Similarly, at these shows there are usually a lot of well-known hobbyists, who are either speaking or just attending the show, and again these individuals can provide a wealth of information.  Amazingly most of these individuals are quite happy to answer everyone’s questions. I have never seen anyone whether it is Julian being asked for the 1000th time what something is, and he almost never gets stumped, or Sanjay being asked what light to use on a specific tank, they have always been happy to do so.  And at most of these shows the talks these individuals give should be attended, especially now that they no longer schedule too many talks during the shows. I am always amazed at how many new things I learn listening to the numerous experts give a talk or just hanging out with them. Lastly during these talks many of them include lots of pictures of tanks and corals. So this is not only a good source for new ideas, I also find it motivating for me to try and get my tanks up to the standards I see in these talks. So even if you are starting to feel a little lethargic about the hobby, attending them can produce a lot of benefits.

     So if seeing more beautiful corals than you ever could have imagined along with the latest technology as well as getting to talk with the experts in the field isn’t enough there is another reason more important than those for which you should attend: the camaraderie.  After being in this hobby for most of my adult life I still find it great to get to hang out with people I’ve considered friends who I’ve met through the hobby who have been my friends for 10, 20 and some almost 30 years.

And luckily I am not alone, as one of the things I see at these events is that just about everyone gets along and everyone seems to share the same addiction, err passion for the hobby. As a result these events are a great opportunity to just sit and bs about different aspects of the hobby for pretty much the entire time. Granted if you did this all the time it would wear you out, but for most of us spending one or two weekends with other people as passionate about the hobby as we are is kind of refreshing. Because let’s face it, most of our families and friends do not share this passion, it would be great if they did, so going to a show, even if it is just a frag swap, can really energize us about the hobby. And from what I have found, once you start going to these and making friends, the friends you make usually end up your friends for a long time. So if you go to one or two a year, you immediately feel comfortable, because your friends are there.
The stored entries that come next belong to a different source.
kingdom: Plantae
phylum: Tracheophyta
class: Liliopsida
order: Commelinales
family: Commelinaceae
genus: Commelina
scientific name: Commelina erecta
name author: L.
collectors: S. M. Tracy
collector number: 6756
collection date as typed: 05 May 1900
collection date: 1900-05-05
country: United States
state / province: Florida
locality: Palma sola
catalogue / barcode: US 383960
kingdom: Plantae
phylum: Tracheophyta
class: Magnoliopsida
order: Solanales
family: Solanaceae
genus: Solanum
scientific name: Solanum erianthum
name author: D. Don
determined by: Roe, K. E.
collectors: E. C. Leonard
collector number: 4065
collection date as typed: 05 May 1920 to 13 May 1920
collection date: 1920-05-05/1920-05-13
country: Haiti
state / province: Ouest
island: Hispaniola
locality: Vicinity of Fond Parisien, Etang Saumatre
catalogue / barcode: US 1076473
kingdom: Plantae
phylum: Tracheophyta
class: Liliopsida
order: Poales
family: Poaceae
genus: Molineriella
     Please understand it is not my job to tell anyone what to do or how to spend their money, even though all of these events are relatively inexpensive. Far less less than the price of most frags let’s say.  However, if you are serious about the hobby, and I’m guessing you are if you are reading this, then you should save up and go to MACNA, or Reefapalooza or ReefStock or the next local frag swap if for no other reason than to make friends that you may have for life. But getting to ask Sanjay for the millionth time why he hates blue light is just an added bonus. And if you see me at one of these please don’t be shy, and introduce yourself I’m always happy to talk with other people as passionate about the hobby as I am.  One last thing, you should prepare ahead of time to bring something home. Despite my best intentions not to, I still always find at least one thing I want to bring home and I expect you will too.